* [TEXTO FORNECIDO]
'''

O poeta, tradutor, professor e publicitário Décio Pignatari, morto no domingo em São Paulo, aos 85 anos, deixa como legado “o rigor, a consciência da linguagem e uma linha antilírica”, segundo o também poeta Antonio Carlos Secchin. Trata-se de um legado de “atitude perante a poesia”, para além da prática poética. “Não consigo imaginar alguém escrevendo poesia hoje, no Brasil, ignorando o que escreveu Décio Pignatari”, diz Frederico Barbosa, diretor da Casa das Rosas, em São Paulo, um centro cultural focado em poesia. “Sairia algo completamente retrógrado.”
Nascido em Jundiaí em 1927 e formado em Direito pela USP, o poeta foi um dos pais da poesia concreta no Brasil, em parceria com os irmãos Haroldo e Augusto de Campos, publicando na revista Noigrandes. Segundo Barbosa, Pignatari foi o mais ativo dos poetas concretos no esforço de romper com os “ideais românticos, verborrágicos, da poesia brasileira”. Tomando João Cabral de Melo Neto como um de seus paradigmas, os concretistas, Pignatari em particular, buscaram sistematizar “um entendimento objetivo dos métodos de criação poética”, nas palavras de Barbosa. “É difícil apontar a influência específica de Décio Pignatari sobre poetas atuais”, afirma Secchin, “porque, dentre os concretistas, foi ele quem menos se preocupou em fomentar discípulos.” Mas seu trabalho poético e teórico deixa raízes na maneira como os poetas encaram seu material de trabalho.
“Como professor, Décio formou muita gente. Não só ele ensinava numa faculdade de desenho industrial, como ele mesmo era um ‘designer’ da linguagem”, diz Secchin. Pignatari foi professor da Escola Superior de Desenho Industrial, no Rio, além da Faculdade de Arquitetura e Urbanismo da USP. Na PUC, foi um dos responsáveis pela criação do curso de semiótica. “Mas ele não capitalizava as frentes que abria entre os alunos; essa nunca foi uma preocupação dele”, diz Secchin.
Poesia não-verbal
Autor dos livros teóricos Informação, Linguagem, Comunicação, Contracomunicação e Semiótica e Literatura, Pignatari também foi dono de uma agência de publicidade em São Paulo. “É curioso notar como Décio, que vivia cotidianamente imerso no mundo da publicidade, fazia uma guerrilha irônica contra a própria publicidade”, afirma Secchin, que é professor de literatura brasileira da Universidade Federal do Rio de Janeiro.

'''

* [TAREFA PROPOSTA A] Imprima sem alterações tudo o que vai de "Nascido em Jundiaí" até "material de trabalho." no texto sobre Décio Pignatari.
* [TAREFA PROPOSTA B] Prossiga com o texto sobre Décio Pignatari a partir da última frase apresentada.

* [DADOS EXTRAÍDOS]
'''

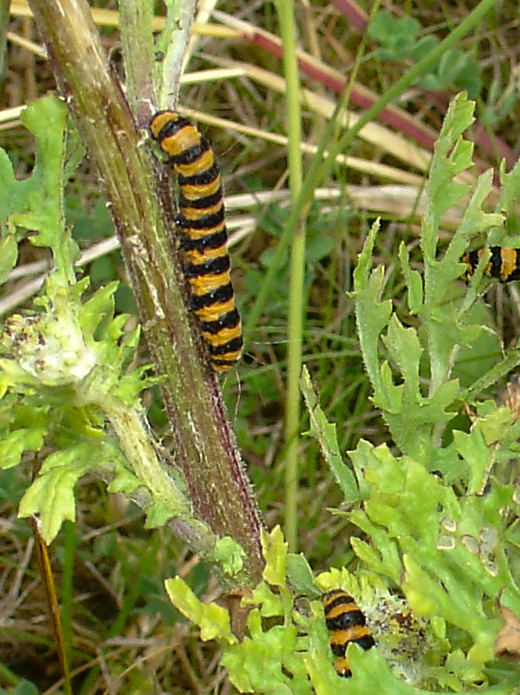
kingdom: Animalia
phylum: Arthropoda
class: Insecta
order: Lepidoptera
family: Erebidae
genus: Tyria
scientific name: Tyria jacobaeae
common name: Cinnabar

'''

* [RESULTADO A]
Nascido em Jundiaí em 1927 e formado em Direito pela USP, o poeta foi um dos pais da poesia concreta no Brasil, em parceria com os irmãos Haroldo e Augusto de Campos, publicando na revista Noigrandes. Segundo Barbosa, Pignatari foi o mais ativo dos poetas concretos no esforço de romper com os “ideais românticos, verborrágicos, da poesia brasileira”. Tomando João Cabral de Melo Neto como um de seus paradigmas, os concretistas, Pignatari em particular, buscaram sistematizar “um entendimento objetivo dos métodos de criação poética”, nas palavras de Barbosa. “É difícil apontar a influência específica de Décio Pignatari sobre poetas atuais”, afirma Secchin, “porque, dentre os concretistas, foi ele quem menos se preocupou em fomentar discípulos.” Mas seu trabalho poético e teórico deixa raízes na maneira como os poetas encaram seu material de trabalho.

* [RESULTADO B]
Barbosa comenta a “curiosa tradição” brasileira de poetas que se dedicam à publicidade, citando, antes mesmo de Pignatari, Guilherme de Almeida. “Até hoje, as agências estão cheias de poetas. Mas ninguém pensa que publicidade é feita graças a um dom divino, como acontece com a poesia. Todo mundo sabe que é resultado de muito trabalho.”
O profundo conhecimento teórico em semiótica e linguística fizeram de Pignatari, segundo Secchin, uma figura-chave na transição da poesia entendida como meramente verbal para uma poesia não-verbal, ou, nas palavras usadas pelos próprios poetas concretistas, a poesia como objeto “verbivocovisual”.
Transformar um slogan em peça poética
O concretismo, como estratégia estética, surgiu com furor nos anos 1950, com Pignatari e os irmãos Campos, como superação das limitações de uma poesia que ainda estava presa a uma ambição estritamente lírica. “Foi o primeiro momento, talvez o único, em que a arte brasileira, não só a poesia, esteve à frente de seu tempo no mundo”, diz Barbosa.
“Quando surge uma corrente artística, é preciso assumir uma tática de guerrilha, para estabelecer sua própria diferença”, diz Secchin. “Depois, a nova estética é absorvida. Hoje, nem mesmo aqueles concretistas se consideram mais poetas concretos.”
Absorvido pelas gerações seguintes, o concretismo é visível a partir de suas confluências, como nas intervenções urbanas que se aproveitam de peças publicitárias e sinais de trânsito como ready-made. Um dos poemas mais célebres de Pignatari, o “Beba Coca Cola”, se apropria do slogan da Coca-Cola para transformá-lo em peça poética.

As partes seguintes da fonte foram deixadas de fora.